Michel Vonk

Personal information
- Full name: Michel Vonk
- Date of birth: 28 October 1968 (age 57)
- Place of birth: Alkmaar, Netherlands
- Height: 6 ft 3 in (1.91 m)
- Position: Centre-back

Senior career*
- Years: Team / Apps / (Gls)
- 1986–1991: AZ / 111 / (8)
- 1991–1992: SVV Dordrecht / 51 / (1)
- 1992–1995: Manchester City / 91 / (3)
- 1995: → Oldham Athletic (loan) / 5 / (1)
- 1995–1998: Sheffield United / 37 / (2)
- 1998–2001: MVV / 47 / (0)
- Total:  / 342 / (15)

Managerial career
- 2011–2013: Sparta Rotterdam
- 2014–2017: Telstar
- 2018–2021: Jong AZ

= Michel Vonk =

Dutch footballer and manager (born 1968)

Michel Vonk (born 28 October 1968) is a Dutch professional football manager and former player.
As a player, he was a centre-back, notably playing in the Premier League for Manchester City.

Vonk also played in England for Oldham Athletic and Sheffield United, as well as also playing in his native Netherlands for AZ, SVV Dordrecht and MVV. Since 2011 he has managed several teams in Dutch football with stints at both Sparta Rotterdam, Telstar, and Jong AZ.

==Playing career==
Vonk played as centre back and began his career in 1986 with AZ '67 for whom he played 111 times and scored 8 goals. He transferred to SVV Dordrecht in 1991 and played 51 times for the team scoring 1 goal. Then in 1992 he transferred to Manchester City where he enjoyed three successful seasons playing a total of 91 league games for the club, scoring 4 times. He had been brought in by then City manager Peter Reid costing £500,000. He formed a successful partnership with Keith Curle in the centre of the City defence. In 1995, he criticised then City manager Brian Horton in the News of the World which earned him a suspension and being fined 2 weeks wages.

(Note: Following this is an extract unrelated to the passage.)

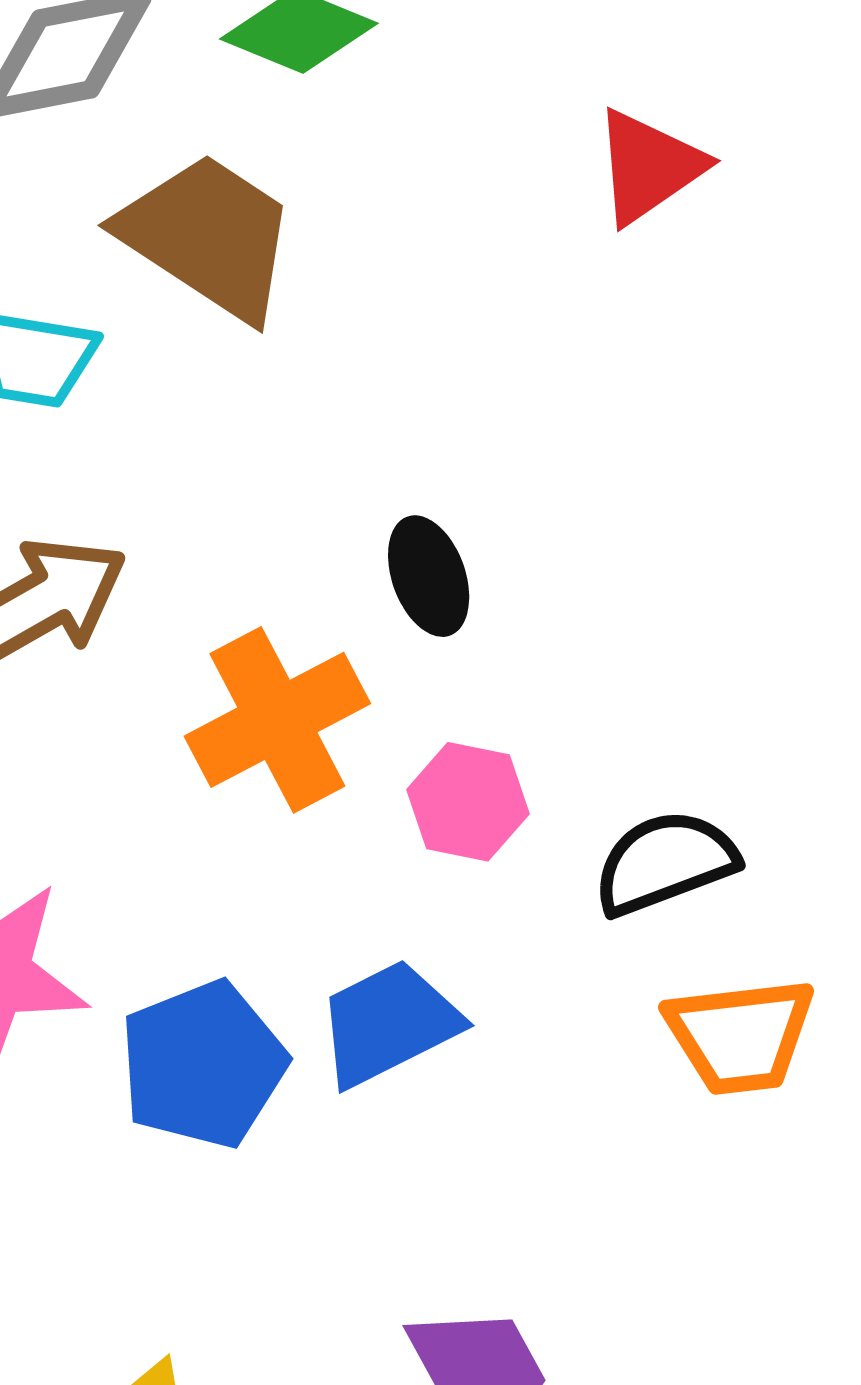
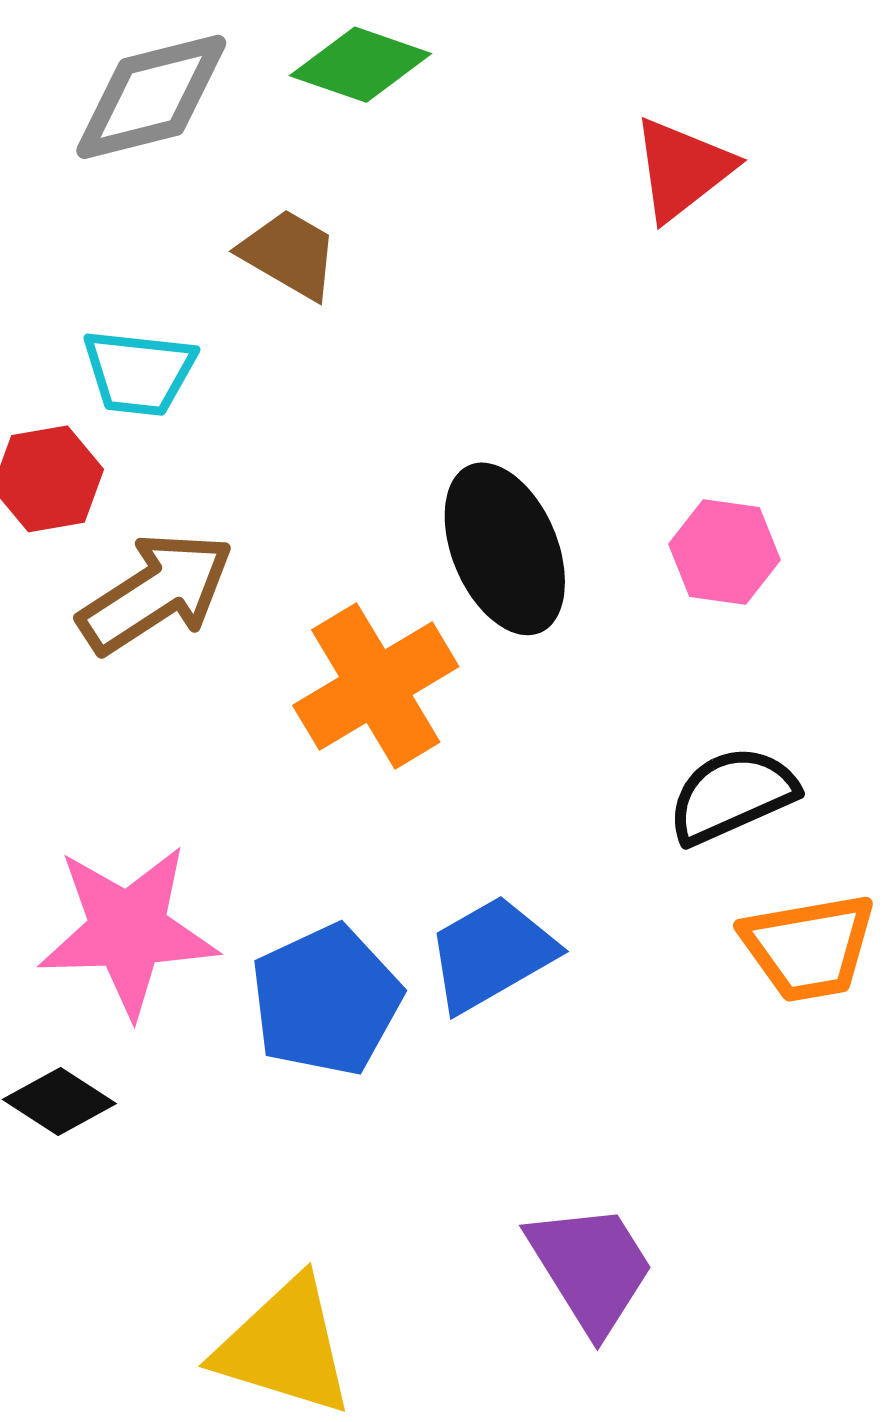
brown trapezoid: (208, 236) -> (289, 254), size x0.6
black ellipse: (429, 576) -> (505, 549), size x1.6
pink hexagon: (468, 802) -> (725, 552), moved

Subsequent City manager Alan Ball sold the player to Oldham Athletic for £350,000, where he played 5 times and scored 1 goal. He was then transferred to Sheffield United where he played until 1998. He played 37 times for the Blades scoring twice. His time with the club was hampered by injuries. In 1998, he returned to the Netherlands and began playing for MVV. His injuries continued however and he was released by the club when they were relegated.

==Coaching career==
After retiring from active football, Vonk became a youth coach for PSV. He successively served as assistant to Wiljan Vloet at Sparta Rotterdam for two seasons.

In April 2011 Vonk agreed to return at Sparta as head coach for the 2011–12 season under supervision of newly appointed technical director Wiljan Vloet, who accepted to return at the Rotterdam club after two seasons as trainer of NEC Nijmegen. He was fired after one season. In July 2014, he started working for Telstar.

He later worked as assistant manager of SC Heerenveen under Jurgen Streppel, but left the club in 2019 when his contract was not renewed.

Between 2018 and 2021, Vonk managed Jong AZ in the Eerste Divisie.